Grand Paris Express : démolition de "la maison des lierres"

À partir de mars, “la maison des lierres”, située à la lisière du parc du Coteau- Marcel-Rosette, côté RD5, va être désamiantée pendant un mois puis démolie.À partir de mars, “la maison des lierres”, située à la lisière du parc du Coteau- Marcel-Rosette, côté RD5, va être désamiantée pendant un mois puis démolie.© Sylvain Lefeuvre

Transports

Publiée le 25 février 2016 - Mise à jour le 30 mars 2016

Les travaux préparatoires à la construction de la future gare de métro du centre-ville continuent. Après ceux effectués au parc du Coteau, c'est la Maison des lierres, qui jouxte le parc, qui va être démolie.

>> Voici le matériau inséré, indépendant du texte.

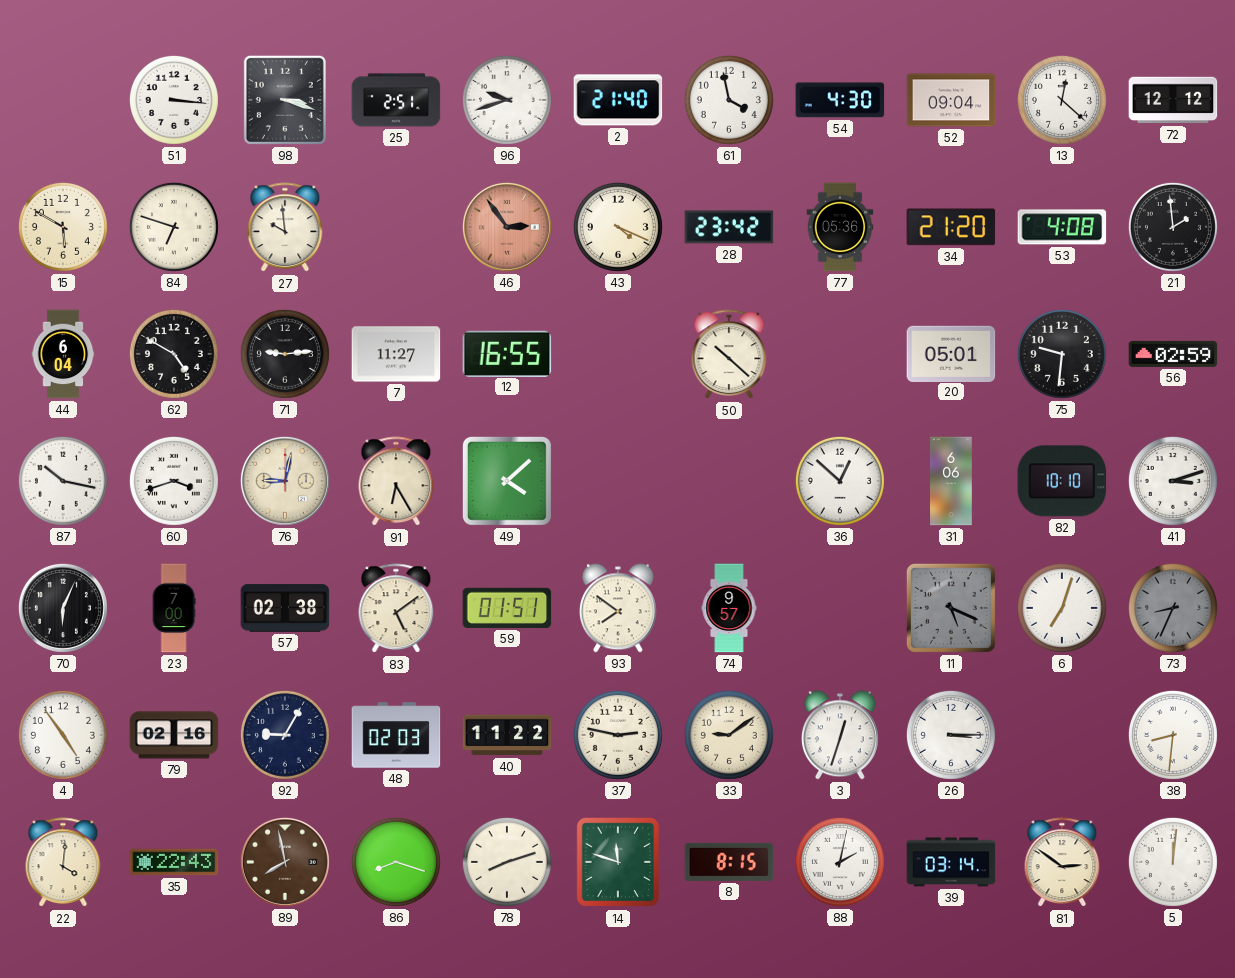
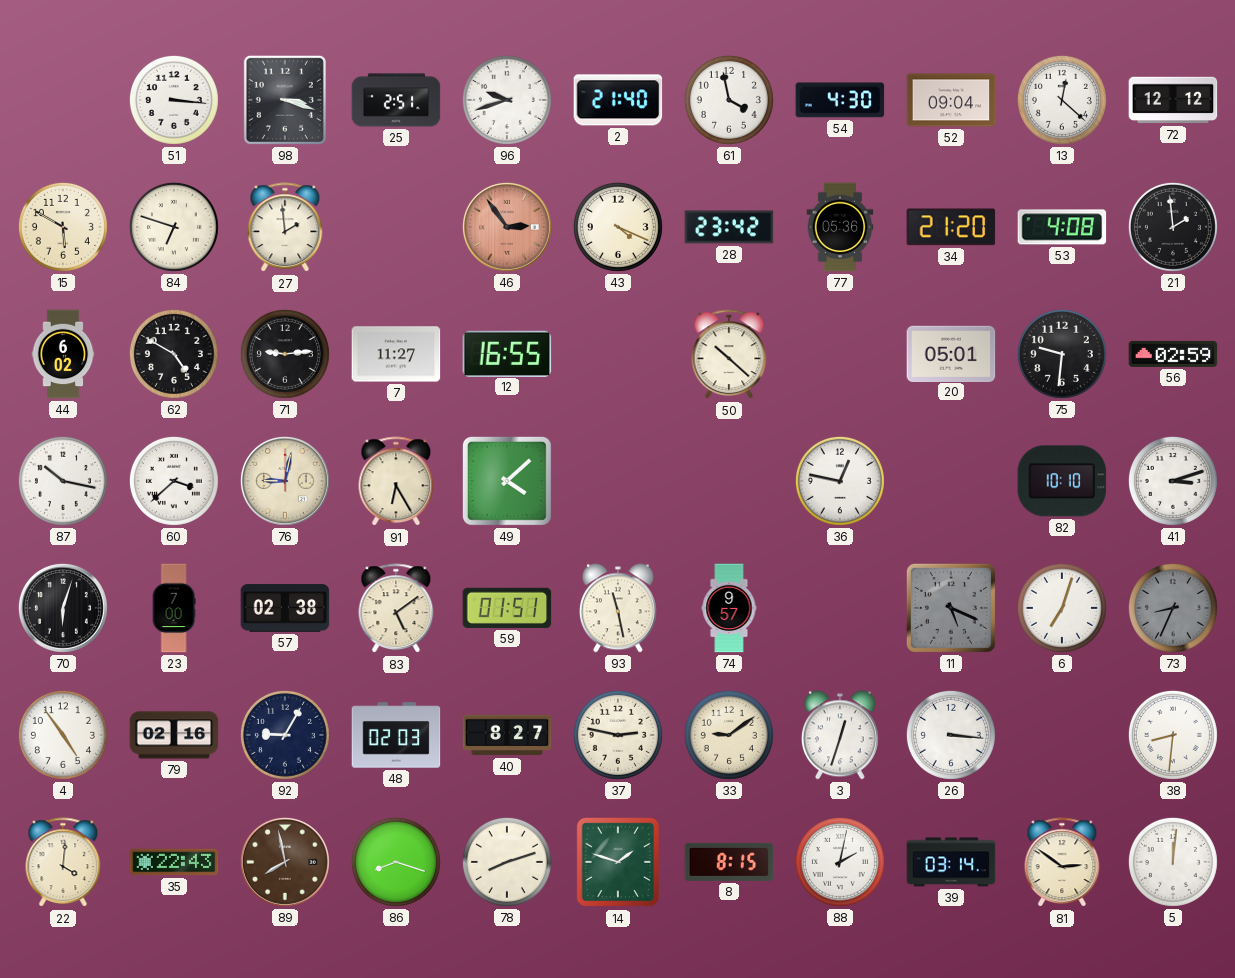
27: 9:59 -> 1:59
44: 6:04 -> 6:02
60: 3:42 -> 3:38
36: 12:52 -> 12:47
31: 6:06 -> none
70: 6:04 -> 6:03
93: 7:51 -> 11:28
40: 11:22 -> 8:27
26: 3:15 -> 3:16
14: 11:48 -> 1:48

Les étapes de la démolition :

  • Mars - Avril : récupération d’éléments par le conservateur d’Arcueil, montage de la base vie, opération désamiantage 
  • Mai - Juin : Démolition manuelle + évacuation des débris
  • Début juillet : ragréage terrain + remblais

À partir de mars, “la maison des lierres”, située à la lisière du parc du Coteau- Marcel-Rosette, côté RD5, va être désamiantée pendant un mois puis démolie.

Un chantier délicat à proximité des découvertes réalisées dans le cadre du diagnostic archéologique. Ce bâtiment, familier aux Vitriots, se situe à l’emplacement de la gare Centre-ville du futur métro Grand Paris Express.

La bâtisse du XVIIIe devra utilement s’effacer devant l’intérêt public. Elle a été acquise par la ville en 1977, en même temps que des parcelles transformées en jardin public et en bibliothèque. Cette ancienne maison de campagne de la Régence, placée entre Versailles et Fontainebleau, fut peut-être commanditée par des courtisans modestes du roi.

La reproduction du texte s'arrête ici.